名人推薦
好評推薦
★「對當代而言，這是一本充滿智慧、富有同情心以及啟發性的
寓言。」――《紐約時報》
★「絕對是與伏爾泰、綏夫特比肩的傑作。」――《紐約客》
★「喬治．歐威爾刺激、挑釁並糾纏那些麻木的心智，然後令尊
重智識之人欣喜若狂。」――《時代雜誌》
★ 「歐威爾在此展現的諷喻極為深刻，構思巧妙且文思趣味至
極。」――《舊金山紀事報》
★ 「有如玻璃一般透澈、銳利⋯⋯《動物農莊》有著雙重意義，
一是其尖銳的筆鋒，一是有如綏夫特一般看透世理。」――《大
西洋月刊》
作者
================================
**PROBLEM:** Reproduce all of the data above verbatim, preserving every line and its order.

**EXPECTED ANSWER:**
名人推薦
好評推薦
★「對當代而言，這是一本充滿智慧、富有同情心以及啟發性的
寓言。」――《紐約時報》
★「絕對是與伏爾泰、綏夫特比肩的傑作。」――《紐約客》
★「喬治．歐威爾刺激、挑釁並糾纏那些麻木的心智，然後令尊
重智識之人欣喜若狂。」――《時代雜誌》
★ 「歐威爾在此展現的諷喻極為深刻，構思巧妙且文思趣味至
極。」――《舊金山紀事報》
★ 「有如玻璃一般透澈、銳利⋯⋯《動物農莊》有著雙重意義，
一是其尖銳的筆鋒，一是有如綏夫特一般看透世理。」――《大
西洋月刊》
作者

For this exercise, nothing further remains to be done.